Christie Tate, Group: How One Therapist and a Circle of Strangers Saved My Life. Intense deep dive into Tate’s work, sex and emotional life as she navigates group therapy, law school, relationships with men who don’t shower, are addicted to video games and/or are married. Tate ultimately finds happiness through work, marriage and motherhood.

 

Mary L. Trump, Too Much is Never Enough. Well-written, intimate look at life as a Trump. You wouldn’t want to grow up in this family but Mary Trump’s memories of their childhood together are fascinating.
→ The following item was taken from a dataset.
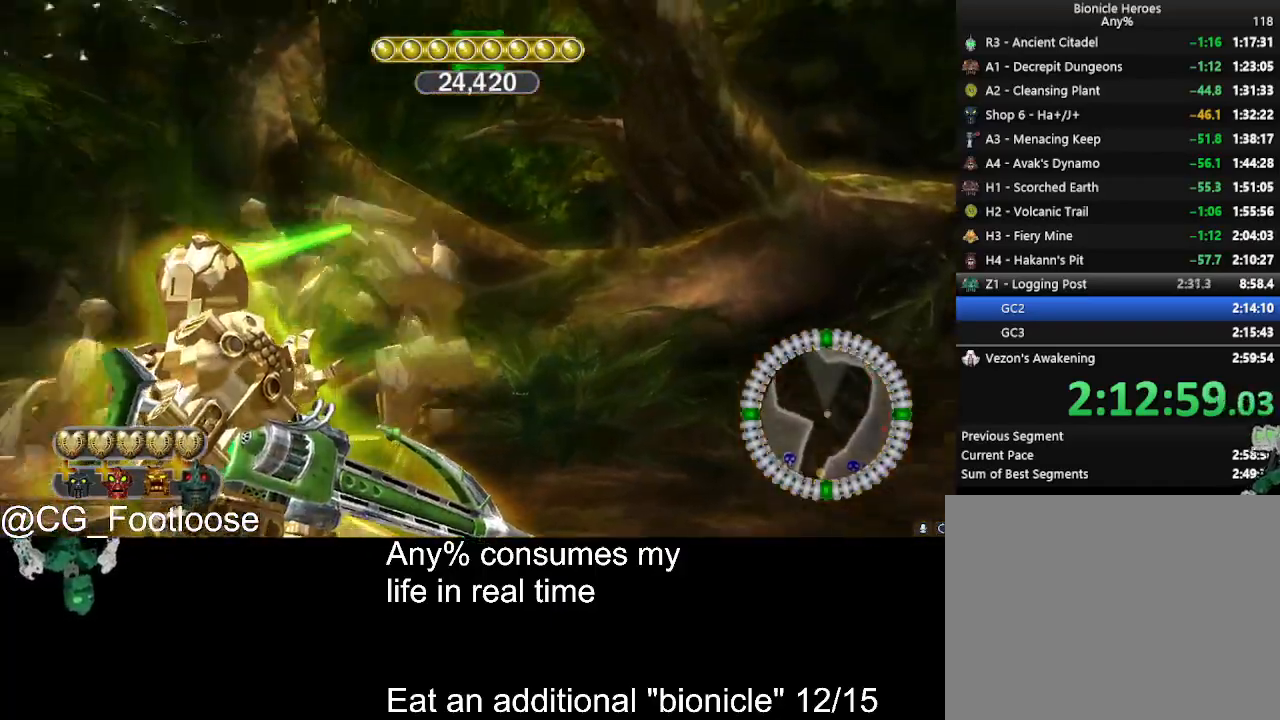
{"keys": ["d"], "mouse": [], "events": [[283, "w", "up"]]}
Karla Cornejo Villavicencio, The Undocumented Americans. Brilliant, sassy memoir about what it’s like to be young, smart, and undocumented. The author ultimately makes her way to Harvard and Yale.


 

Qian Julie Wang, Beautiful Country

Gorgeous and harrowing story about Wang’s family’s decision to leave China and move to New York City without documentation. Painfully detailed insights into the deterioration of her parents’ marriage as they left behind careers as academics and found work in sweatshops, sushi factories, restaurants and law firms. The family cat, Marilyn, is a major character.
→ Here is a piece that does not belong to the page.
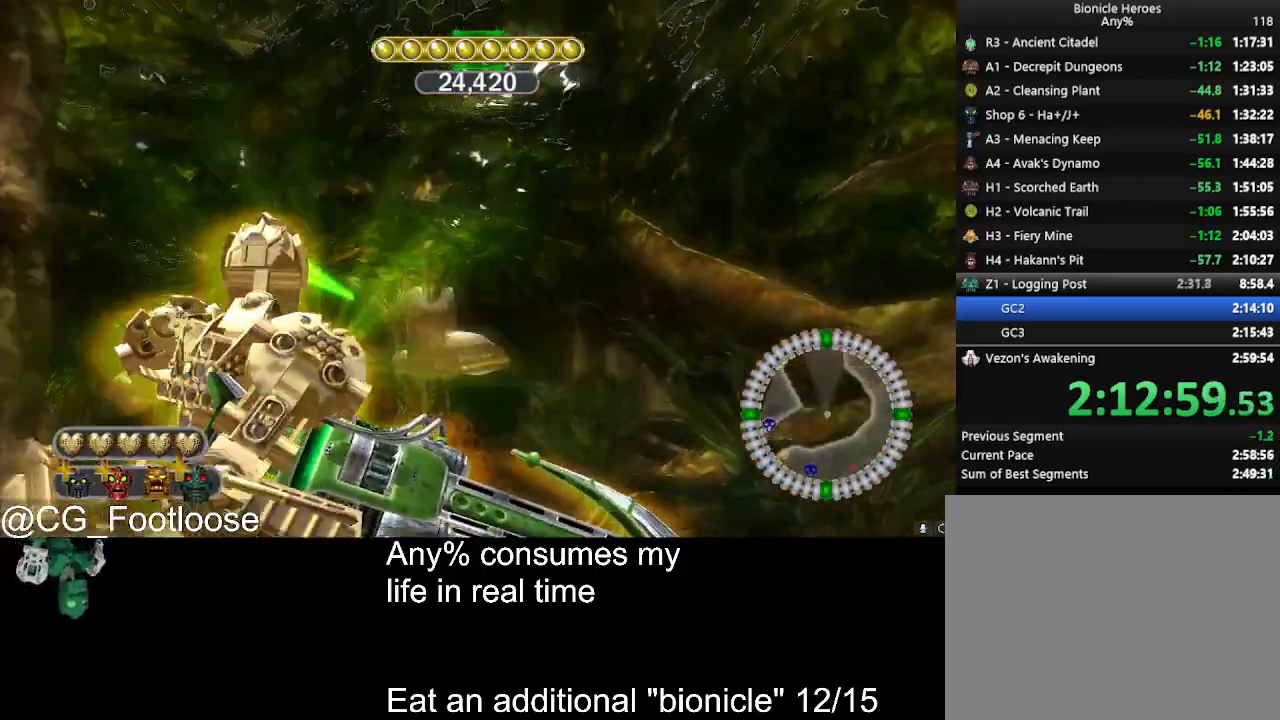
{"keys": [], "mouse": [], "events": [[16, "d", "up"], [116, "w", "down"], [300, "w", "up"]]}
Jennifer Weiner, Hungry Heart: Adventures in Life, Love & Art

Wonderful collection of essays. Author’s father was mentally ill psychiatrist who became crack addict; author’s mother came out in middle age, after four kids. In addition to writing about her parents, Weiner writes about rowing crew at Princeton and getting thrown off the team for being overweight, the influence of John McPhee on her writing, her pregnancies and miscarriage, her kids, her marriage, her sister, her battles on Twitter and her beautiful, brilliant career as a novelist writing about and for women.

 

Tara Westover, Educated: A Memoir

It's shocking how the author managed to overcome so many obstacles to her education by a family that did its best to thwart her. Westover is a genius at recreating scenes of physical abuse by her brother and emotional neglect and manipulation by her parents, as well as beautiful scenes that detail her love of learning and the professors who mentored her. Westover says she taught herself how to write memoir by listening to The New Yorker podcasts.